[GIVEN INSTRUCTION A] Reproduce the part of the triangle-area argument between "We compare the" and "triangle is smaller.", inclusive, word for word.
[GIVEN INSTRUCTION B] In the triangle-area argument, what expression results from subtracting the last term from the one before it?

──────── TEXT SECTION ────────

We compare the areas of a triangle with sidelengths $a, b,c$ and a triangle with sidelengths $a, b-1, c+1$, assuming that $a \le b \le c$ and $a + b+ c = 100$. Using Heron's formula, we see that it suffices to compare the terms
$$50 \cdot (50-a)(50-b)(50-c)$$for the first triangle and
$$50 \cdot (50-a)(50-(b-1))(50-(c+1))$$for the second triangle. As the first two factors are the same in both terms, we can reduce the comparison to the terms
$$(50-b)(50-c)$$and
$$(50-(b-1))(50-(c+1)).$$Subtracting the last term from the one before it, we get $c - b +1$, which is positive due to $c \ge b$. This shows that the area of the second triangle is smaller.

──────── ENTRIES ────────

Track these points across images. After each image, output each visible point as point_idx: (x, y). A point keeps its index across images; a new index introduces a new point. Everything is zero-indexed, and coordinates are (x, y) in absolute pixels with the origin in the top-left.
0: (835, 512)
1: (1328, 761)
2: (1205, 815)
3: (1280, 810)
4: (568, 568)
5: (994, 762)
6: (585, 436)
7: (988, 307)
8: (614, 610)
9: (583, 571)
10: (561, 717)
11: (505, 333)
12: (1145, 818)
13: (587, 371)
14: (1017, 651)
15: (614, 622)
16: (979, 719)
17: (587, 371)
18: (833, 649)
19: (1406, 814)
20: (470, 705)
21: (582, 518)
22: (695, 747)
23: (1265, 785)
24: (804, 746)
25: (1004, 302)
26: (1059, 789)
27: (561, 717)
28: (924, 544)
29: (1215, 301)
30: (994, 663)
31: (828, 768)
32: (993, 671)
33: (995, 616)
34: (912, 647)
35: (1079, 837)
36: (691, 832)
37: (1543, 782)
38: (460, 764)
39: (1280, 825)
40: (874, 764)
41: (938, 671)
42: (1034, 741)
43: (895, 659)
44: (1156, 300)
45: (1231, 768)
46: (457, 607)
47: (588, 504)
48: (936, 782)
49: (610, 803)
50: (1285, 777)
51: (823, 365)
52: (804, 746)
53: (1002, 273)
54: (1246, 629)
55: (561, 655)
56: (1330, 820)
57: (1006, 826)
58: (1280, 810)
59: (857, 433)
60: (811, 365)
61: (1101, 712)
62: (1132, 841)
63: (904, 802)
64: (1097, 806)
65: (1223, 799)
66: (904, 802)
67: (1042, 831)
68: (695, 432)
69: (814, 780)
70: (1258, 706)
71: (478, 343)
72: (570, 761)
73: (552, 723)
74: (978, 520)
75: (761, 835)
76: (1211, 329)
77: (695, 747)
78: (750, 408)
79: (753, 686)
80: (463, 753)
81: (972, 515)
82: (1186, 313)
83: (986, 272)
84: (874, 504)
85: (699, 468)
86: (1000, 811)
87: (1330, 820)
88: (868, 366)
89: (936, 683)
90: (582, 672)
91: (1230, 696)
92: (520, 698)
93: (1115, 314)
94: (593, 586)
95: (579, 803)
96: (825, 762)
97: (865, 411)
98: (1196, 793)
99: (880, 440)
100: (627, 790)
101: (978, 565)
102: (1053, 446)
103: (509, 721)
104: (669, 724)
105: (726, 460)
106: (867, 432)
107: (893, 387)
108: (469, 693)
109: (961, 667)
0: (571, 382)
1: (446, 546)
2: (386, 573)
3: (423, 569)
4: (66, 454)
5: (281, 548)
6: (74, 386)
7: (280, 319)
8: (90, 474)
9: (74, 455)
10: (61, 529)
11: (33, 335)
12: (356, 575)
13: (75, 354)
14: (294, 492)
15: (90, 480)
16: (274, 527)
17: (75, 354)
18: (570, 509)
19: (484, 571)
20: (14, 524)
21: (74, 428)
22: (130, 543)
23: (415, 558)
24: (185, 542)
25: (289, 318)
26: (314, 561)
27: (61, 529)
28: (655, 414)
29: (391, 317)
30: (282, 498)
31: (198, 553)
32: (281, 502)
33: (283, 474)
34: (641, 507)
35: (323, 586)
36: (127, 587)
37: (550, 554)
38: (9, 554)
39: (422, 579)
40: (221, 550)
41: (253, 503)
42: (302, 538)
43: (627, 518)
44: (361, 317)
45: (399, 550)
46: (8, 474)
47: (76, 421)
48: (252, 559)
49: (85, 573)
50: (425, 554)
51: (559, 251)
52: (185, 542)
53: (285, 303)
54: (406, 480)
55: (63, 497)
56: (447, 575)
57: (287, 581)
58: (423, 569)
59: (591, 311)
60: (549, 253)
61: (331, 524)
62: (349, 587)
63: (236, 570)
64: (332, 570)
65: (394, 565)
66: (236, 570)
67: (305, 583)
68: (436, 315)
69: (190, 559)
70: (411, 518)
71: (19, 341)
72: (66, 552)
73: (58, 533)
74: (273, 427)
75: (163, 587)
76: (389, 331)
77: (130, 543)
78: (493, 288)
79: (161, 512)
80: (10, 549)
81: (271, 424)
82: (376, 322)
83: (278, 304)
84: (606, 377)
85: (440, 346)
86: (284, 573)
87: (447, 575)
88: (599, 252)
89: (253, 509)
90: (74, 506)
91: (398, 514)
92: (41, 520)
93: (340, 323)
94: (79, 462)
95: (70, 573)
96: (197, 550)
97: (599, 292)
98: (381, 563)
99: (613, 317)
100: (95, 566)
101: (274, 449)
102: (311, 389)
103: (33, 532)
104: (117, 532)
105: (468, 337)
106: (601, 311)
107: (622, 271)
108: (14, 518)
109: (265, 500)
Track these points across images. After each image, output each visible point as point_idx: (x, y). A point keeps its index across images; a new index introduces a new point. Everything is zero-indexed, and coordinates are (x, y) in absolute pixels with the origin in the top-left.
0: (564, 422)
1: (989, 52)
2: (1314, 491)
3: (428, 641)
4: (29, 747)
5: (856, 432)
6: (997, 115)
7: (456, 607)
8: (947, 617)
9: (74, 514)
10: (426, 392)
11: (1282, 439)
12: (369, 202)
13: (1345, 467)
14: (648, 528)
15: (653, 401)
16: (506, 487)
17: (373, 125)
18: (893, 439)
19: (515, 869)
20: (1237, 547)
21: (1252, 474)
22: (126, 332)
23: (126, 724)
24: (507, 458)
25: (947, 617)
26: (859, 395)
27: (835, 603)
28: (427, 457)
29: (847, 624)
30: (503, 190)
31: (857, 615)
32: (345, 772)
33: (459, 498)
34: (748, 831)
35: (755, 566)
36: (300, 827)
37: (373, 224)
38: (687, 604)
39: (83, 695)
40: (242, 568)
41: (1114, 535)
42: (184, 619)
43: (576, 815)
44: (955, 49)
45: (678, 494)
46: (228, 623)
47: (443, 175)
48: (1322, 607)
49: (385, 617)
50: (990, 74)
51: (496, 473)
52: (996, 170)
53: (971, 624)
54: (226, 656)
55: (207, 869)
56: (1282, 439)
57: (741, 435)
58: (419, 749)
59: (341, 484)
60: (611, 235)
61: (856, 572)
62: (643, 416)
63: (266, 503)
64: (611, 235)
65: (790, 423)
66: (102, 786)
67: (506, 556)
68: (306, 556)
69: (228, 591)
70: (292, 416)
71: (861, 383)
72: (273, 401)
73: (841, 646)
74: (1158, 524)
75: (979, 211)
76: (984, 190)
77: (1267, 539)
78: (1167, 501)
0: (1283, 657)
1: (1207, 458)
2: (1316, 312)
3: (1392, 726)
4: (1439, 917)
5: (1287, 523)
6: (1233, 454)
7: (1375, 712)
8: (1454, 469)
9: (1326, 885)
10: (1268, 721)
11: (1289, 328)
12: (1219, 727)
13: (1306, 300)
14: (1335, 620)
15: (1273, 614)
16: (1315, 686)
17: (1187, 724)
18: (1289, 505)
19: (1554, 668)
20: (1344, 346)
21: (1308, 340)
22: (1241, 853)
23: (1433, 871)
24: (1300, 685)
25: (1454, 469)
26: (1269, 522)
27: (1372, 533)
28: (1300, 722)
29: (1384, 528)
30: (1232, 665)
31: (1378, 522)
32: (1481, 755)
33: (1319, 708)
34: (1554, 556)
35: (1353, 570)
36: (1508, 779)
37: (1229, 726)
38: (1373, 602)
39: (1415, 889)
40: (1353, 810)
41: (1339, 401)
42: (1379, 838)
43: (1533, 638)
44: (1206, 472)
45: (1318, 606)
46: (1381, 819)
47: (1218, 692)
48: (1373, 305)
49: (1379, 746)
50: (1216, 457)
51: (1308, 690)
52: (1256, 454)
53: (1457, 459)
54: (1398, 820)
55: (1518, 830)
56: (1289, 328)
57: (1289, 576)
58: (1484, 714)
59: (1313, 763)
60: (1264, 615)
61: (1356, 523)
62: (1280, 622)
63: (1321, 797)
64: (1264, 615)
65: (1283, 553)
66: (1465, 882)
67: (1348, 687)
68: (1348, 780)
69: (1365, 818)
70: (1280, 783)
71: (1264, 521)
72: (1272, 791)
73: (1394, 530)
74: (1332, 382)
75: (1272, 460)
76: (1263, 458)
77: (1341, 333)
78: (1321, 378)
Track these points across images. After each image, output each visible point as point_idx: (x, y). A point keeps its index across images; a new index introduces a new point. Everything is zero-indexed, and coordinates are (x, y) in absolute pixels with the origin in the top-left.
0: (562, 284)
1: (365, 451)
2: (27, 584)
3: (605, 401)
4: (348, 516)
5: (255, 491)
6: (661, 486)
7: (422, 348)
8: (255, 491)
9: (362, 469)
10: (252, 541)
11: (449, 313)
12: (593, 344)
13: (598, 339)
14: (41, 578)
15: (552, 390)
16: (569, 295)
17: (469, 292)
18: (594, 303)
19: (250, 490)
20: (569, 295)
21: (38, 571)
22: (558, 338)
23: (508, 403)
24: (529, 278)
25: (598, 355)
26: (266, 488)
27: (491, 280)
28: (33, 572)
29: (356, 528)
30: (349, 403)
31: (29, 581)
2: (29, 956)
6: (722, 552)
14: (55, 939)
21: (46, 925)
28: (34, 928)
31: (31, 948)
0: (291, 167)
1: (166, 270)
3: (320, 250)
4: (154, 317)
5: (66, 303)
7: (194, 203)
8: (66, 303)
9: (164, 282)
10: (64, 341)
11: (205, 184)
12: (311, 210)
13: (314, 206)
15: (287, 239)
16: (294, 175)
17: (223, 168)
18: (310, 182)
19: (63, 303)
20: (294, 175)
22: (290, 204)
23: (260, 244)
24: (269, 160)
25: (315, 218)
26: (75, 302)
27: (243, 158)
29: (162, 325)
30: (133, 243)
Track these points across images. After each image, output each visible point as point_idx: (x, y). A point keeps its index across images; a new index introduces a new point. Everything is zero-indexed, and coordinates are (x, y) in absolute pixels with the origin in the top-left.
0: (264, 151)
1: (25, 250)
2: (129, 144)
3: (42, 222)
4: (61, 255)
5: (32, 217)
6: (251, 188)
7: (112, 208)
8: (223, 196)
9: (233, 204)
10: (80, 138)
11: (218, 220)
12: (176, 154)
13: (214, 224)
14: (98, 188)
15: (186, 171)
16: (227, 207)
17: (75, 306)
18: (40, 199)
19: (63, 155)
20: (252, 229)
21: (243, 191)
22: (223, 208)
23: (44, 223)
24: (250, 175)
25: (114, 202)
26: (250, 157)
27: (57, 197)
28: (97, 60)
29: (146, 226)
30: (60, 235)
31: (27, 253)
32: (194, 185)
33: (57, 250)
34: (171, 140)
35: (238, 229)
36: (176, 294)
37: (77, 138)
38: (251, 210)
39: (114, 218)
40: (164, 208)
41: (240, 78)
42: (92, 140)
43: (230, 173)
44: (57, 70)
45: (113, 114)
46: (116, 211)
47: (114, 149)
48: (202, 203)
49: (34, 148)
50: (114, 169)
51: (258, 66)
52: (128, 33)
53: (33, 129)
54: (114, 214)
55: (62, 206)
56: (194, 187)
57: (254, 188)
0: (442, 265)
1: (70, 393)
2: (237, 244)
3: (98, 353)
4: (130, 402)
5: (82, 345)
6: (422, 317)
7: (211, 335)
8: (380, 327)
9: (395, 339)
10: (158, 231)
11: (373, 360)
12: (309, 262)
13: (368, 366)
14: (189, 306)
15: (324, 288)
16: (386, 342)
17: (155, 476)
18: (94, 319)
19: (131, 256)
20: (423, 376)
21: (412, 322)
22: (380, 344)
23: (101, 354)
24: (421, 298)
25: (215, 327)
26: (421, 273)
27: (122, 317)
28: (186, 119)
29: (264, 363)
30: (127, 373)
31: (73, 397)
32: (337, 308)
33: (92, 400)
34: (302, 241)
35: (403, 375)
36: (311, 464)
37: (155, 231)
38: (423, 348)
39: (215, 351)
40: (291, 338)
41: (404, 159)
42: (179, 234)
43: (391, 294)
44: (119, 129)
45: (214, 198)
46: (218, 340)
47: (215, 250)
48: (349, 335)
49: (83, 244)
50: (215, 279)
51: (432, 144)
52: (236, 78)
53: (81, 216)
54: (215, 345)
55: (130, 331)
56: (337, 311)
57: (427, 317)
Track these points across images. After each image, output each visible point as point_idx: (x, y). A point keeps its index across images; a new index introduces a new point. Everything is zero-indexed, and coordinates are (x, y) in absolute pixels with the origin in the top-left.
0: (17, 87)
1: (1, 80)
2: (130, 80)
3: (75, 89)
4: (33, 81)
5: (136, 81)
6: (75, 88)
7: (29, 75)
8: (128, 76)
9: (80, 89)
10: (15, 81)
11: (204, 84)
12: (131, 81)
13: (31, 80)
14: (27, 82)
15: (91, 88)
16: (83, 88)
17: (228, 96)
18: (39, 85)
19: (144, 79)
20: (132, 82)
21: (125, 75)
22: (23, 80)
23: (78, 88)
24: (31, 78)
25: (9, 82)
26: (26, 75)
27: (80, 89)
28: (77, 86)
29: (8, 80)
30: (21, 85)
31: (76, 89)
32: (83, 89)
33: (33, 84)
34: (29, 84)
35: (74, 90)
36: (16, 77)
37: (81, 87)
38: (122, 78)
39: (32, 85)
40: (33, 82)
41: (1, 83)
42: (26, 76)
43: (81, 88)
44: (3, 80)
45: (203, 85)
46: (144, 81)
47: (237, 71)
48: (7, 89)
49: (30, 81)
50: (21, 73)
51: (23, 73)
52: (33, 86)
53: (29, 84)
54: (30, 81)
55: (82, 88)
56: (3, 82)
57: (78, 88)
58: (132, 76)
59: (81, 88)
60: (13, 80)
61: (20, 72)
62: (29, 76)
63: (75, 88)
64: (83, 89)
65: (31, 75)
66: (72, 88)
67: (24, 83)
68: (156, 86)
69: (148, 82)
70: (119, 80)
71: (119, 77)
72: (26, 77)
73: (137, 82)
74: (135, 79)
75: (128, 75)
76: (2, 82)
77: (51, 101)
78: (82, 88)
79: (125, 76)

────────

[COMPLETE OUTPUT A]
We compare the areas of a triangle with sidelengths $a, b,c$ and a triangle with sidelengths $a, b-1, c+1$, assuming that $a \le b \le c$ and $a + b+ c = 100$. Using Heron's formula, we see that it suffices to compare the terms
$$50 \cdot (50-a)(50-b)(50-c)$$for the first triangle and
$$50 \cdot (50-a)(50-(b-1))(50-(c+1))$$for the second triangle. As the first two factors are the same in both terms, we can reduce the comparison to the terms
$$(50-b)(50-c)$$and
$$(50-(b-1))(50-(c+1)).$$Subtracting the last term from the one before it, we get $c - b +1$, which is positive due to $c \ge b$. This shows that the area of the second triangle is smaller.

[COMPLETE OUTPUT B] The subtraction gives $c - b + 1$.